How did you learn your craft?
I’ve been tattooing for 16 years, mostly self-taught. I loved art, and didn’t like school; I needed to find a way to support myself with art in a way that didn’t require a degree, and tattooing was the most viable way.
There was a young girl, about 12 years ago, who wanted a heart with her mother’s initials in it. The initials were “A.M.” but I ended up writing “M.A.” But it still worked, because it said “Ma.” So she wasn’t that upset. I gave her the tattoo for free.
Carpal tunnel is inevitable. One hand you’re holding and moving the machine back and forth all day, and the other hand you’re using to stretch the skin. So the non-tattooing hand is doing more work than the tattooing hand. I’ve learned a few stretches and things like that to stave off injury, but anyone who works with their hands over a long period, doing repetitive motion, has it coming.

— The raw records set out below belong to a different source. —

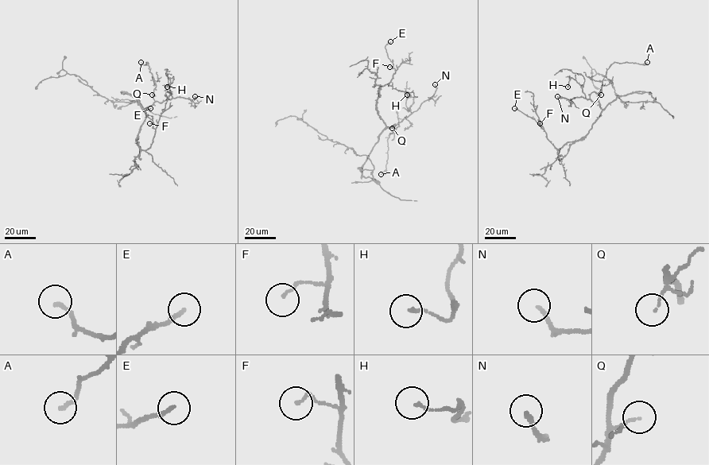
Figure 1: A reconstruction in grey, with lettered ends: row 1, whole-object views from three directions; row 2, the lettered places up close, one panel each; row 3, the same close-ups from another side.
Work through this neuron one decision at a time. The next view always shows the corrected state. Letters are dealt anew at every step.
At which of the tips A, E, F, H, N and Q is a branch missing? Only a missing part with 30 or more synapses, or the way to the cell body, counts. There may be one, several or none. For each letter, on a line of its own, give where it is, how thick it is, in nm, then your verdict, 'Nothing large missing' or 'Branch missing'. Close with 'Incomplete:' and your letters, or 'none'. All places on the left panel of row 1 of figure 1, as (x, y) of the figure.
A: Place: (141, 62). Thickness 170 nm. Nothing large missing
E: Place: (150, 108). Thickness 190 nm. Nothing large missing
F: Place: (149, 123). Thickness 130 nm. Nothing large missing
H: Place: (167, 87). Thickness 130 nm. Nothing large missing
N: Place: (195, 96). Thickness 190 nm. Nothing large missing
Q: Place: (152, 94). Thickness 100 nm. Nothing large missing
Incomplete: none

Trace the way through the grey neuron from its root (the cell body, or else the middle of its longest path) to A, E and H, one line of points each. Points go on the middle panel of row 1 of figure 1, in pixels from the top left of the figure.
A: (364, 162), (377, 141), (378, 136), (388, 126), (394, 125), (396, 129), (388, 139), (386, 169), (381, 174)
E: (364, 162), (386, 126), (376, 105), (377, 90), (390, 81), (395, 71), (385, 48), (390, 41)
H: (364, 162), (381, 133), (412, 113), (409, 107), (413, 98), (407, 94)

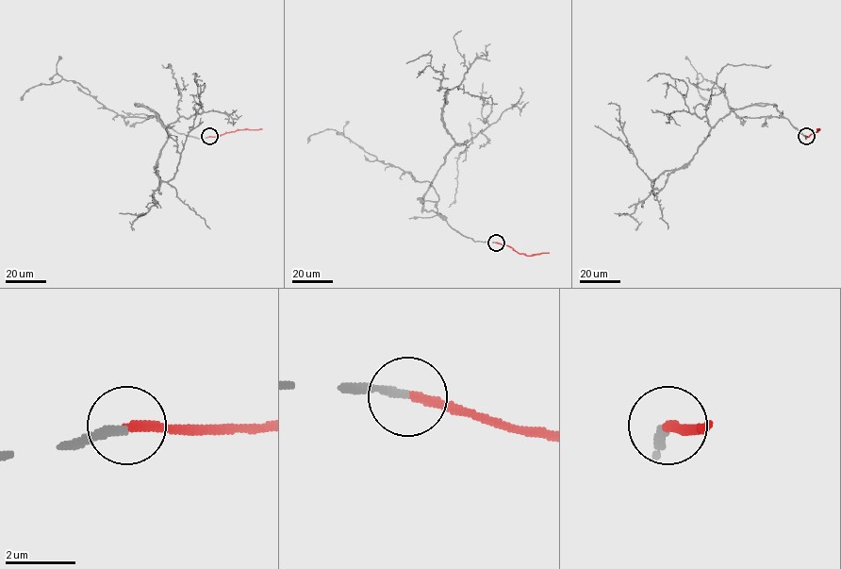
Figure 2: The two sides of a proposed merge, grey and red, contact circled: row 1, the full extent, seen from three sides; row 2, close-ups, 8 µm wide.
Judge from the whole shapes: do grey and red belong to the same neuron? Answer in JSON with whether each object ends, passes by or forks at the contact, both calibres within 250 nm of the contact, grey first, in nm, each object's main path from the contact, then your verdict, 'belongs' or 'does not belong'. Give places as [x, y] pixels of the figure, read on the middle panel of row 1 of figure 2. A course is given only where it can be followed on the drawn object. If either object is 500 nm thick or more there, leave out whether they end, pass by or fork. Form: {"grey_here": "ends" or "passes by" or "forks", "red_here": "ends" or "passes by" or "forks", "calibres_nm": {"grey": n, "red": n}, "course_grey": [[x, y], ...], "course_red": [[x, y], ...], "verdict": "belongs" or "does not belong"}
{"grey_here": "ends", "red_here": "ends", "calibres_nm": {"grey": 220, "red": 260}, "course_grey": [[496, 242], [474, 241], [440, 213], [422, 210], [454, 145], [442, 120], [444, 94], [486, 56], [490, 43]], "course_red": [[496, 242], [527, 256], [549, 252]], "verdict": "belongs"}

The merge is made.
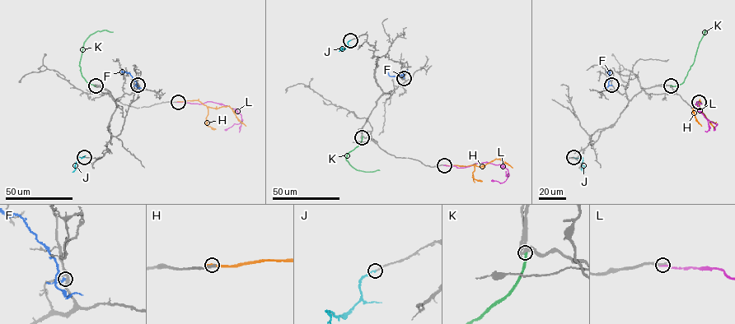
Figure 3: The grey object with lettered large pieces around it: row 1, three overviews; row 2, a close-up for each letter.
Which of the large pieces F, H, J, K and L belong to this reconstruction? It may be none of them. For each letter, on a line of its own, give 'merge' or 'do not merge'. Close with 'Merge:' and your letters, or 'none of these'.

What do you do to unwind after work?
I paint. It’s just peaceful. I put on classical music, my wife has gone to bed, the dogs are sleeping on the couch. It’s my quiet time.

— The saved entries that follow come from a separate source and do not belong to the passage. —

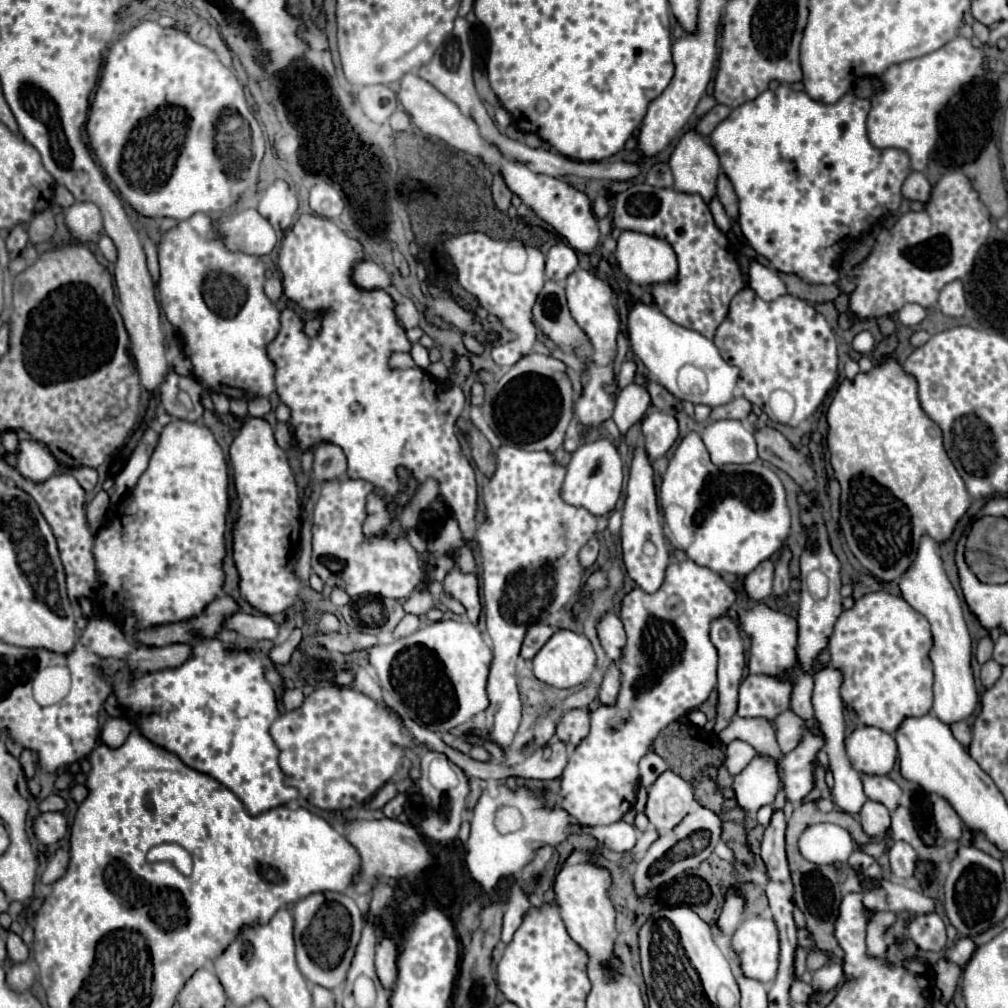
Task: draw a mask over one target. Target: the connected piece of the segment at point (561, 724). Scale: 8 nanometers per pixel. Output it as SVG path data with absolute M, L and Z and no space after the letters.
M586 709L566 711L556 725L556 739L568 745L580 745L580 741L590 733L590 715Z

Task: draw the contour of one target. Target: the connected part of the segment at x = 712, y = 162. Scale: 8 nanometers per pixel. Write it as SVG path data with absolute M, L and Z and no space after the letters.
M696 127L688 129L678 139L668 163L674 175L674 189L684 193L698 193L704 201L714 197L716 177L720 173L718 155L712 143L702 137Z

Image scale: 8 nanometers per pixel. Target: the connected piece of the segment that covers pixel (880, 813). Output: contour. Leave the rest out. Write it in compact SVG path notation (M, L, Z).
M868 799L860 811L860 823L868 835L884 839L886 829L890 827L890 811L882 803Z

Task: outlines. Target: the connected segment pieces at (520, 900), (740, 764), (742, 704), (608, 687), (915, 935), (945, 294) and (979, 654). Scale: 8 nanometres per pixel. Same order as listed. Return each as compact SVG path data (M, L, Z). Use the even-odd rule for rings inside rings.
M518 885L512 887L512 895L510 895L510 903L508 909L504 913L504 927L502 927L502 941L508 945L516 933L516 929L522 925L524 915L528 913L530 903L528 897L522 893L522 889L518 889Z
M734 739L732 743L726 745L726 767L730 771L730 775L734 777L736 773L740 773L758 753L754 751L752 745L748 745L746 741L740 741L740 739Z
M748 675L740 683L740 695L738 695L738 717L764 717L770 723L776 721L776 717L790 709L790 699L792 699L792 689L794 683L792 679L780 679L776 675Z
M610 663L610 667L604 673L604 681L600 685L600 693L598 693L600 703L606 707L614 705L618 699L618 689L620 689L620 671L616 663Z
M936 913L914 915L908 933L922 951L942 951L946 945L946 927Z
M954 281L942 289L940 299L938 299L938 309L948 315L948 317L962 317L966 311L966 299L964 299L964 289L960 281Z
M984 637L980 643L978 643L978 649L976 649L976 661L980 665L984 665L988 659L992 659L992 641L988 637Z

I’ve swung a golf club with both hands, swung a bat with both hands, but that’s the extent of it. For the most part, I’m a righty. That being said, the two other artists I work with are lefties.
What are the challenges of working with a living medium, that is, skin?
Honestly, if you start taking into consideration every little thing that you do, you’ll lose the art in the process. The best thing is to sit back, relax and create the art with confidence in your ability to do it.